More than 300 Kenyan companies have been forced to stop selling their goods to the East African Community (EAC) market. According to manufactures goods from outside the trading bloc, especially from China, are exempted from such charges, thus edging out local firms from the market.
Companies signed up on the scheme attract full duties, levies and other charges provided in the Common External Tariff (CET) for goods sold in the customs territory, according to Article 25 of the EAC Customs Union Protocol.
Goods benefiting from duty-free status under the customs union are charged CET of 10 percent on raw material and 25 percent on finished products due to which locally produced goods are now facing stiff competition with companies under the duty remission scheme declining from 500 to 200 this year, said Kenya Association of Manufacturers chief executive Phyllis Wakiaga.

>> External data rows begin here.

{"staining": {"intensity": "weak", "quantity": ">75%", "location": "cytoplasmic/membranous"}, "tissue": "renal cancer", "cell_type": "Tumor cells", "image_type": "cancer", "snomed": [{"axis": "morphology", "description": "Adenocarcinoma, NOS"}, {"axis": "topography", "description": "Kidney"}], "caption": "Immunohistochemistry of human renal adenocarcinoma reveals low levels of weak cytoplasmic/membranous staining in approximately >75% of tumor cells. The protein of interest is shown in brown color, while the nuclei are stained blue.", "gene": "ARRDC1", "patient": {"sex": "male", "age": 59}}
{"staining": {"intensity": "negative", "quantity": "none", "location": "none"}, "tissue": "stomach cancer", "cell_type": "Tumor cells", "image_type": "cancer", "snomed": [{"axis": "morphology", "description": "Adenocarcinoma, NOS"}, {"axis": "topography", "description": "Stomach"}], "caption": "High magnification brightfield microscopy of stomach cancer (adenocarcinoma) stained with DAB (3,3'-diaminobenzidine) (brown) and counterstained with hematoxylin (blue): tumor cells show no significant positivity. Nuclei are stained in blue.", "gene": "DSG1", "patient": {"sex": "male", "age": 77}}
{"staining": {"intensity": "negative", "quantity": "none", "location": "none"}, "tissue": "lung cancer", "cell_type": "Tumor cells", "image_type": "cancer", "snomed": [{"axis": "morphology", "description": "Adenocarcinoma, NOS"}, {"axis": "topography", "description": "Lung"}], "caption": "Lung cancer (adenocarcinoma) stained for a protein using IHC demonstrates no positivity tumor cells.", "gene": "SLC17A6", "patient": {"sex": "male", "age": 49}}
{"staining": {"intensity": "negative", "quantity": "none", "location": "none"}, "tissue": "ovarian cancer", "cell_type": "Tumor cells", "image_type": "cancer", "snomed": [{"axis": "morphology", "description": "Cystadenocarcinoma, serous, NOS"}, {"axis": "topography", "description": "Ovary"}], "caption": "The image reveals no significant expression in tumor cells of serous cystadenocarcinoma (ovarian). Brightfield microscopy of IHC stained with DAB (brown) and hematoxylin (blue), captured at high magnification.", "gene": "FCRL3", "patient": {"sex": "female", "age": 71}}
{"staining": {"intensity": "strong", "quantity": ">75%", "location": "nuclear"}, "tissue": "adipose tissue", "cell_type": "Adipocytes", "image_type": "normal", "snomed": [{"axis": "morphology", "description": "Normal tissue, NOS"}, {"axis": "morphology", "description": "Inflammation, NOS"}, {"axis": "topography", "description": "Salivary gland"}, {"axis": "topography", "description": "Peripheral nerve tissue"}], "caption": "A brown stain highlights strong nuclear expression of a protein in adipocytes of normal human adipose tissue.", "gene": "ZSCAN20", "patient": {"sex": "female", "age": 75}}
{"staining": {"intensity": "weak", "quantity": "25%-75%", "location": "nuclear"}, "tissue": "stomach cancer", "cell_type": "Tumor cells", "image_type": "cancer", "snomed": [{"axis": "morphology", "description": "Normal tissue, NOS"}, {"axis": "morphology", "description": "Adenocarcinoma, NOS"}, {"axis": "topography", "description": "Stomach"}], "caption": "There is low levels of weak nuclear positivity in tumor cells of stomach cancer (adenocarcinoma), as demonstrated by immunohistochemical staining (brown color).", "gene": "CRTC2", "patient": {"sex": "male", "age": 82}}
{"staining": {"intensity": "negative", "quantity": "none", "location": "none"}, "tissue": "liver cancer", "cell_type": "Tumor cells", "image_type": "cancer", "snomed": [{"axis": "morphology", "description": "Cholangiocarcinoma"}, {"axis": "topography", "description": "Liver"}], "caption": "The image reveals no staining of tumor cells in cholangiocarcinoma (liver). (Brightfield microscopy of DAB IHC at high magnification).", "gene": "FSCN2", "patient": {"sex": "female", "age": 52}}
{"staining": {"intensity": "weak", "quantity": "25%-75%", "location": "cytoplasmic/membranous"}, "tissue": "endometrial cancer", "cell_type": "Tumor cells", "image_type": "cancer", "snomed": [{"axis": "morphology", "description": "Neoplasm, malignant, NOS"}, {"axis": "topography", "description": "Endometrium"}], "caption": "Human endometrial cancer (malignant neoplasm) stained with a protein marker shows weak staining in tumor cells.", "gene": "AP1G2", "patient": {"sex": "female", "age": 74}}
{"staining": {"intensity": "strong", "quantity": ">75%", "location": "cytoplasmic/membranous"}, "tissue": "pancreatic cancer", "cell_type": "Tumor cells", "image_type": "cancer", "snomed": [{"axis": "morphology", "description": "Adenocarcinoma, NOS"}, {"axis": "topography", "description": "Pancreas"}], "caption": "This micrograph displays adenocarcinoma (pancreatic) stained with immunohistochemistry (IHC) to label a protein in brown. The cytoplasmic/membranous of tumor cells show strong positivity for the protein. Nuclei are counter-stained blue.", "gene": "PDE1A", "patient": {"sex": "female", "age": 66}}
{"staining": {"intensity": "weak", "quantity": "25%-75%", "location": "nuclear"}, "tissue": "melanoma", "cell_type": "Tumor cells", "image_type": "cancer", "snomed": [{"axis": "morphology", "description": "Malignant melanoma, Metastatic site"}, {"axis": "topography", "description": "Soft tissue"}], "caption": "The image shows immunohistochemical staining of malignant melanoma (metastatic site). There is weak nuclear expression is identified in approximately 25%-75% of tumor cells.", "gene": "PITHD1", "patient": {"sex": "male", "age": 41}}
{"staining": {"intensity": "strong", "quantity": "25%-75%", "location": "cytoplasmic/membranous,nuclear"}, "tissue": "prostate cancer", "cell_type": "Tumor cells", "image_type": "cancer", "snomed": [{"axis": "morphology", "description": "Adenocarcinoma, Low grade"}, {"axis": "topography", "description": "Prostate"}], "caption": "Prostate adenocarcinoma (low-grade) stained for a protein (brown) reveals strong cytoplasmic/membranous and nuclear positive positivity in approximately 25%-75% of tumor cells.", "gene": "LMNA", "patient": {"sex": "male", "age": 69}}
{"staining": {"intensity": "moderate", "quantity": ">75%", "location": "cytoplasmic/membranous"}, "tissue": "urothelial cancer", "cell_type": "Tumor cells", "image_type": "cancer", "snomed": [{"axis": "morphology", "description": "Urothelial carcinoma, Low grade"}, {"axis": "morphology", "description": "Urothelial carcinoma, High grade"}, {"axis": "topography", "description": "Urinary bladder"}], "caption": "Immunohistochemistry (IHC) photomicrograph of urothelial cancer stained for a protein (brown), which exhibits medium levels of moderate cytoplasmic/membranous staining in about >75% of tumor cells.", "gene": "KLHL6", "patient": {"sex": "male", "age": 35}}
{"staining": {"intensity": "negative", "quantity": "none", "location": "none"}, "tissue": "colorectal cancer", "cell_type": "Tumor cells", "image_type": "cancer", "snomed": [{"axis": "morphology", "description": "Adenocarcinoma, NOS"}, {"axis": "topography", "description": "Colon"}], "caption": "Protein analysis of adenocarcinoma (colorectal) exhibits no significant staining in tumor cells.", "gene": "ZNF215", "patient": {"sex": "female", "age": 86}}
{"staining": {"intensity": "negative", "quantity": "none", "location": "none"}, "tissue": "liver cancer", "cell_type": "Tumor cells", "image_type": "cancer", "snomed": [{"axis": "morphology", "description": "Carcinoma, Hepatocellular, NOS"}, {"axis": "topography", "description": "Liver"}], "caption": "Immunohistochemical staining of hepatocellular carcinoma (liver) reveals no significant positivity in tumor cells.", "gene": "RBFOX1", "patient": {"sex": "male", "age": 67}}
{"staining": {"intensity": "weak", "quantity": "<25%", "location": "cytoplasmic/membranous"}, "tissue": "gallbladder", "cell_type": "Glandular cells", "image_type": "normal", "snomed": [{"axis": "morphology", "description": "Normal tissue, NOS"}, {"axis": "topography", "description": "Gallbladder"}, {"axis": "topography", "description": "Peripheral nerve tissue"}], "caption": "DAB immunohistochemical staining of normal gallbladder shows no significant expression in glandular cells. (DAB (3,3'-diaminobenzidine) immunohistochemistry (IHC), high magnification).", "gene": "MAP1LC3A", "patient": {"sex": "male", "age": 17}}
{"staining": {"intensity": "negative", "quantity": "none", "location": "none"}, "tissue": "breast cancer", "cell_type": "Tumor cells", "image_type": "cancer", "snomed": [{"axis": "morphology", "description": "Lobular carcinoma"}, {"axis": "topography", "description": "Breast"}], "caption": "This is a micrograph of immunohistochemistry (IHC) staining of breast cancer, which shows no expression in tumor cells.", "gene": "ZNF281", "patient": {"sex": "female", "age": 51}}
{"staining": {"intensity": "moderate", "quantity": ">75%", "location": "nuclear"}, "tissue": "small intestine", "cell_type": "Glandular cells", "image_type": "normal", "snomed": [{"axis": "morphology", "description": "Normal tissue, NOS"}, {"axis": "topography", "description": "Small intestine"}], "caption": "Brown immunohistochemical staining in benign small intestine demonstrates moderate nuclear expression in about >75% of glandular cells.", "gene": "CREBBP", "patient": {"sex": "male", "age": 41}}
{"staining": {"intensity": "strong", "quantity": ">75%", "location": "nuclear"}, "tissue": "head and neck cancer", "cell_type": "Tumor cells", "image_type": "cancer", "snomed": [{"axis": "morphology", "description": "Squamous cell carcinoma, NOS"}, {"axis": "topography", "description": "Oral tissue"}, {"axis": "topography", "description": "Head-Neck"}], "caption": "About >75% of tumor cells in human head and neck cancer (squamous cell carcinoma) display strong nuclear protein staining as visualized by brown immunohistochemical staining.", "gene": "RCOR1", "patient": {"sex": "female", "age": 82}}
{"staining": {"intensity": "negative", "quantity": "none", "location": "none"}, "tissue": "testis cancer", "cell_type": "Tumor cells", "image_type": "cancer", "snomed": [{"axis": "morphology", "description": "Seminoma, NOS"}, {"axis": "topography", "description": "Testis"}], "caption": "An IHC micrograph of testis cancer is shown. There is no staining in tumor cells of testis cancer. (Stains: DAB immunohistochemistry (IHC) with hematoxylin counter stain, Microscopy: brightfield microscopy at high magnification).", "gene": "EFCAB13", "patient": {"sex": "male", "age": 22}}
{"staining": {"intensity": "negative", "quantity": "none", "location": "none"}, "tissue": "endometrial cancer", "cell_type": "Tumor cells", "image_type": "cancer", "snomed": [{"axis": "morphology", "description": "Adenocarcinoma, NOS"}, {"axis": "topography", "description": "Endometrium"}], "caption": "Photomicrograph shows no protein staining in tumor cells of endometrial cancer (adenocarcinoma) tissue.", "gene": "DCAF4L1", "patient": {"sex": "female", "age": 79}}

Wakiaga speaking at the quarterly meeting with the Ministry of Industrialisation in Nairobi yesterday said there is need to re-look at the article to ensure non-tariff barriers are minimised. The charges are hampering trade within the region.
Kenya’s manufacturing sector contributes 10 percent to the economy. Sale of goods in the customs territory is also capped at 20 percent of a company’s annual production. Industrialisation Cabinet secretary Adan Mohamed, said that such restrictions have constrained firms especially in the textile industry from expanding business.
Kenya is banking on 26 new markets expected to be opened up following a tripartite agreement signed by the EAC, Common Market for Eastern and Southern Africa and Southern Africa Development Community.